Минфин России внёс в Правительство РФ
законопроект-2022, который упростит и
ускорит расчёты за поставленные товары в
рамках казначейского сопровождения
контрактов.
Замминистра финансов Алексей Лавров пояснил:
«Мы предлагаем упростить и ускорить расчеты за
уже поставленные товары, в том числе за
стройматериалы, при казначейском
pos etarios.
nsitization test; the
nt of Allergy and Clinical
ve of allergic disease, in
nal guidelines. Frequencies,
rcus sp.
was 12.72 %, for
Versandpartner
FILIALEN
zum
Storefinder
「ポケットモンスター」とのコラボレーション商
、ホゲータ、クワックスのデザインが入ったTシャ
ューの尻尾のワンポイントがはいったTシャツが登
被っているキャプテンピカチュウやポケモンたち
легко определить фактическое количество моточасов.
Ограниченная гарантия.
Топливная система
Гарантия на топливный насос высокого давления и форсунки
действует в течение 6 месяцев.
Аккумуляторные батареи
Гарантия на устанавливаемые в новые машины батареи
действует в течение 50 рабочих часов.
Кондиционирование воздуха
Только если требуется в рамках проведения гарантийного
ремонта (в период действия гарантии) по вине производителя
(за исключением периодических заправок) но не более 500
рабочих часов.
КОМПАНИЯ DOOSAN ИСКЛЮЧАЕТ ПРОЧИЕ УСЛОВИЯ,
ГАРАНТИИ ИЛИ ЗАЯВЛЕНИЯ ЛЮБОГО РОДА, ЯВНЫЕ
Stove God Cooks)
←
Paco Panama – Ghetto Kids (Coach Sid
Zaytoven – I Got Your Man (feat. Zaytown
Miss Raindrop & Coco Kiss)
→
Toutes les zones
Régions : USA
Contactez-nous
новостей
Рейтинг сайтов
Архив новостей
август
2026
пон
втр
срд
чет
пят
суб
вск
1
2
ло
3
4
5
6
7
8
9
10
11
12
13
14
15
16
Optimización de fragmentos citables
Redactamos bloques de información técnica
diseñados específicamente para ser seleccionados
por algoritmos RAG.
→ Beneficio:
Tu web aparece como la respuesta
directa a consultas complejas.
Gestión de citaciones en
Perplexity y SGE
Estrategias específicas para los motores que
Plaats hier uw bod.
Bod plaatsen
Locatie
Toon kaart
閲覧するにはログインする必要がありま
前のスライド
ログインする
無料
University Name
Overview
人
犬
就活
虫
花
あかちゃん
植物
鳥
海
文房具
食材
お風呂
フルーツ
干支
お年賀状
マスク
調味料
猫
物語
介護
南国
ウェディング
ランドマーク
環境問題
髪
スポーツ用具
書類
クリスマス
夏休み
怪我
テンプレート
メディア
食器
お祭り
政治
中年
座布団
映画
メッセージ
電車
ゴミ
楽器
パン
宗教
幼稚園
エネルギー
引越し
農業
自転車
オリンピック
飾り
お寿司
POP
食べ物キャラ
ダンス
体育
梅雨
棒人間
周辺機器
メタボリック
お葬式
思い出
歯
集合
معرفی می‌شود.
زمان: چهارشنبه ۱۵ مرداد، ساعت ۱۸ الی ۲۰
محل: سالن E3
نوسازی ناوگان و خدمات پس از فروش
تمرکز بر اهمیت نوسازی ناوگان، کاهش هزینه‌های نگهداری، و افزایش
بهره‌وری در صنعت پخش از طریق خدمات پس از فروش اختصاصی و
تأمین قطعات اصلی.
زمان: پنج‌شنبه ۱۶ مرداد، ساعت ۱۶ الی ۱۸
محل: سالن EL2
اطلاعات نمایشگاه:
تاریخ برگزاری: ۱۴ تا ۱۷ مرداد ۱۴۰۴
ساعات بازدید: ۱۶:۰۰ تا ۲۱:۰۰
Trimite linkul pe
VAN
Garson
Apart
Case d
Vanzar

== WHAT IS EXPECTED ==
Restate the records above verbatim up to and including the line containing "Только если требуется".

== ANSWER SPACE ==
Минфин России внёс в Правительство РФ
законопроект-2022, который упростит и
ускорит расчёты за поставленные товары в
рамках казначейского сопровождения
контрактов.
Замминистра финансов Алексей Лавров пояснил:
«Мы предлагаем упростить и ускорить расчеты за
уже поставленные товары, в том числе за
стройматериалы, при казначейском
pos etarios.
nsitization test; the
nt of Allergy and Clinical
ve of allergic disease, in
nal guidelines. Frequencies,
rcus sp.
was 12.72 %, for
Versandpartner
FILIALEN
zum
Storefinder
「ポケットモンスター」とのコラボレーション商
、ホゲータ、クワックスのデザインが入ったTシャ
ューの尻尾のワンポイントがはいったTシャツが登
被っているキャプテンピカチュウやポケモンたち
легко определить фактическое количество моточасов.
Ограниченная гарантия.
Топливная система
Гарантия на топливный насос высокого давления и форсунки
действует в течение 6 месяцев.
Аккумуляторные батареи
Гарантия на устанавливаемые в новые машины батареи
действует в течение 50 рабочих часов.
Кондиционирование воздуха
Только если требуется в рамках проведения гарантийного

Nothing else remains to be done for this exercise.